[SLUG] Nee naa nee naa

john at johnallsopp.co.uk john at johnallsopp.co.uk
Thu Dec 14 15:41:19 GMT 2006


>> What's my corrective action?
>
> Well beagle is indexing your entire pc whilst it is idle.
>
> If you don't use beagle then turn it off as it's creating indexes you
> will never use.

I had no idea what it was. Now I do, maybe I will.

> Otherwise let it run its course - how long since you installed?

About six weeks

>  - it
> could be that it hasn't finished indexing the system yet so you need
> to give it chance.

OK

> Once it's done the whole system then it should only need to read
> changed
> files because it (I think!) uses kernel level call backs when a file
> is modified.
>
> If it still keeps chugging on then maybe you could restrict the areas
> that it indexes - bearing in mind beagle's all about text indexing you
> could restrict it to /home.

Changing those settings I mentioned didn't kill it, maybe it would
need a reboot. I put it back on so it could carry on. The CPU says
it's on a go-slow so as not to die so maybe it won't.
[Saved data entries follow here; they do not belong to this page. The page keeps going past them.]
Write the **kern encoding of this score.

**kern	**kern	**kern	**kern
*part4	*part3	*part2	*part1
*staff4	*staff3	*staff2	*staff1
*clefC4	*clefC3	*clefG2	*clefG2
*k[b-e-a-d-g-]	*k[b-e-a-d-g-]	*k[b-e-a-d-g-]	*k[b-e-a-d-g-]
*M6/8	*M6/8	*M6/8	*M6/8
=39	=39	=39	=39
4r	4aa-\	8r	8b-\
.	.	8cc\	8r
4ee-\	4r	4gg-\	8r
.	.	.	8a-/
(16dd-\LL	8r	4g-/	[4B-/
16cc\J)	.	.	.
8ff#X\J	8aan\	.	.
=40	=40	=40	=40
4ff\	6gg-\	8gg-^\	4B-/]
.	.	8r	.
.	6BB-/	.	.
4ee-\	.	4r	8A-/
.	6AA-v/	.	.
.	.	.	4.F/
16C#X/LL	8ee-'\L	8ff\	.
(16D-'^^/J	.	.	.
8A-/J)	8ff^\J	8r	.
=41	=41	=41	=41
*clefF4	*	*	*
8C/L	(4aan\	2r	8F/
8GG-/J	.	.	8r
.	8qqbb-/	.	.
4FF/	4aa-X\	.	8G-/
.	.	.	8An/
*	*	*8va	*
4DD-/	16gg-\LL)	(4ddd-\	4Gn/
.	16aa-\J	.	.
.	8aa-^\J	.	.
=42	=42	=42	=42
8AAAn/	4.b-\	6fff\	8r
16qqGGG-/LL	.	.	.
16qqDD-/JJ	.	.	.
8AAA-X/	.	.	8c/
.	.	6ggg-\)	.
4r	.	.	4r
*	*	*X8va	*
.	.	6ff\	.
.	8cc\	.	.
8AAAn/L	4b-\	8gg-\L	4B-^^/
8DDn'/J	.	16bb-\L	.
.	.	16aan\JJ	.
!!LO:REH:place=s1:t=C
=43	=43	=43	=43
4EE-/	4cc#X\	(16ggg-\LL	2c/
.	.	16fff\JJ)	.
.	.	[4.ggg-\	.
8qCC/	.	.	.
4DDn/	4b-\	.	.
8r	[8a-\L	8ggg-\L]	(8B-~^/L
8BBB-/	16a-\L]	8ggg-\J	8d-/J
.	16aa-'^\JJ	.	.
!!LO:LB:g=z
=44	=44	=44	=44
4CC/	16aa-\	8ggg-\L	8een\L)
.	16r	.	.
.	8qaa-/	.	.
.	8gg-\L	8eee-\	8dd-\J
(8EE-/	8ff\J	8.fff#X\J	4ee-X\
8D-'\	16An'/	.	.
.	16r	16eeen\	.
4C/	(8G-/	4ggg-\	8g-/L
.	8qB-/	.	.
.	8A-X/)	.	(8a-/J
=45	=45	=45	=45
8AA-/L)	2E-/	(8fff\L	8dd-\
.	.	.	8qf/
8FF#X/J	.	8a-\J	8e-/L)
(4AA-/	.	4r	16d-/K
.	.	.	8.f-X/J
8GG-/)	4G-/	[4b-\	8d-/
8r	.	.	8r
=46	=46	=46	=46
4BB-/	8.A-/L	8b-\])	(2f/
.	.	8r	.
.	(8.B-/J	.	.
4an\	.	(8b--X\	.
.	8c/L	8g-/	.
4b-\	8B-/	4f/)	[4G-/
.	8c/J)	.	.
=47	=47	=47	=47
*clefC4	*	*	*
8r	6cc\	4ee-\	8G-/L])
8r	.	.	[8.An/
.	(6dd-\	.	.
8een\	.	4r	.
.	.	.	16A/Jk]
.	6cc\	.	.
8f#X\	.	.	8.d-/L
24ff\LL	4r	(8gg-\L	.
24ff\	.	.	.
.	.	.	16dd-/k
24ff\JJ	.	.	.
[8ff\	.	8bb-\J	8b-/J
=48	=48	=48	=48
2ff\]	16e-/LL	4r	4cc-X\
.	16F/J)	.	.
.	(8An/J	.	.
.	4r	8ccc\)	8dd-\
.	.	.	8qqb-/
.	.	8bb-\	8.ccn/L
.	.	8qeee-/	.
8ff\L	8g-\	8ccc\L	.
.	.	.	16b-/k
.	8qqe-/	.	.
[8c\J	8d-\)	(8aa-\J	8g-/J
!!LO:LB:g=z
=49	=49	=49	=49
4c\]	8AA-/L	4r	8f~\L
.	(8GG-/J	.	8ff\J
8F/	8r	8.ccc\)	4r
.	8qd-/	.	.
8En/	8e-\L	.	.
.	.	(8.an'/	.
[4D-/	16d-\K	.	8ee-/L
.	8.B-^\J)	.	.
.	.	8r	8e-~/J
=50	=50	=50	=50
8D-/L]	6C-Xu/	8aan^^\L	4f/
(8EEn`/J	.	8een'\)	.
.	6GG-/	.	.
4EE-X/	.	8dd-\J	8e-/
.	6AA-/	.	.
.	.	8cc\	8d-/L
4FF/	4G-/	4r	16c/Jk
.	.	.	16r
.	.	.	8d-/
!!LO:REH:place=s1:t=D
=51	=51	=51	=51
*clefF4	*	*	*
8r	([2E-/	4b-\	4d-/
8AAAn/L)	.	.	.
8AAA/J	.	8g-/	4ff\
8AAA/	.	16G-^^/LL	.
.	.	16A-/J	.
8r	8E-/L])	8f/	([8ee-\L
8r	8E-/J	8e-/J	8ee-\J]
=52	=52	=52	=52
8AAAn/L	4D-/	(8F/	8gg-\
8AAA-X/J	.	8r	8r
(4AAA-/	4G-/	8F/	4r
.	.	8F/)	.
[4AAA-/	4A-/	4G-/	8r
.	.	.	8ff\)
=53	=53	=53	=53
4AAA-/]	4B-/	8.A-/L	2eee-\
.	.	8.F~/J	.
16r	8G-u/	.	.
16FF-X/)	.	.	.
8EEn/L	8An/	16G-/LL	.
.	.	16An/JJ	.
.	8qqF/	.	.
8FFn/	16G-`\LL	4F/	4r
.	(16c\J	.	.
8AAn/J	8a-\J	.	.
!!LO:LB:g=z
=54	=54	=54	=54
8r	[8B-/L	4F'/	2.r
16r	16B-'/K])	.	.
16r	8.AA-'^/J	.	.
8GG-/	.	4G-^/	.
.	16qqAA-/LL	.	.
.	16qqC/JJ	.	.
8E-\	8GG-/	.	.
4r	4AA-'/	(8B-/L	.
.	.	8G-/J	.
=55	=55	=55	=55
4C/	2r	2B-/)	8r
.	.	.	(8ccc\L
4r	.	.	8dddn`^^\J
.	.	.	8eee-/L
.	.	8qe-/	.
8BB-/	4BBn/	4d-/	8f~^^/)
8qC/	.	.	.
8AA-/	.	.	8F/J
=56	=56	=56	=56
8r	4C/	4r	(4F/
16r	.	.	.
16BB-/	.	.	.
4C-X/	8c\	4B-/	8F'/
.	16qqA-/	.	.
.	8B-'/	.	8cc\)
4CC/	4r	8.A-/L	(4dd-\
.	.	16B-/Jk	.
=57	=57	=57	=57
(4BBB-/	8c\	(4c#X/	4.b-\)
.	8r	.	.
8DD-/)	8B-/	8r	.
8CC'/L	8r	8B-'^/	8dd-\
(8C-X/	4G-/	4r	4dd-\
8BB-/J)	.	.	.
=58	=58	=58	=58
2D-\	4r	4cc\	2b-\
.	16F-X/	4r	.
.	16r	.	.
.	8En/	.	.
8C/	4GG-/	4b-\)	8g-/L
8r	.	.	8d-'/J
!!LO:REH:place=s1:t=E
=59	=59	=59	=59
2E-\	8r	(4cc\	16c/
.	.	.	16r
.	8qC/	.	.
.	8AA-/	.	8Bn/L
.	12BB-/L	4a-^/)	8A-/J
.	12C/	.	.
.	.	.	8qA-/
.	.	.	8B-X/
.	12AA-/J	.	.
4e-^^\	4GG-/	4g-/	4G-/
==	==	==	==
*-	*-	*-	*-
It hasn't yet.

There's beagle-info --status which gives:
Scheduler:
Count: 285460363
Status: Waiting for next task.

Pending Tasks:
1 Delayed 0 (12/14/2006 3:30:54 PM)
File Crawler

2 Maintenance 100 (12/14/2006 2:40:37 PM)
Final Flush for FileSystemIndex

3 Maintenance 0 (12/14/2006 2:40:37 PM)
Optimize FileSystemIndex

But that means nothing to me. What I really want to know is how long
it's going to continue to heat up my room.

I still want to limit the beagled process' access to the CPU to maybe
50%. I can see how to set a priority to a running process, but when
the system's idle, any priority will allow it to take over the CPU.
And as soon as I sit down and work the process goes away. So is it the
daemon itself that would take such a priority or the program it
spawns? And where would I set that? I think it's allpie in the sky
because I can't see anything about it so maybe you're right, just let
it run its course, but I'd be surprised if there wasn't a way in Linux
to throttle a process to stop it taking over.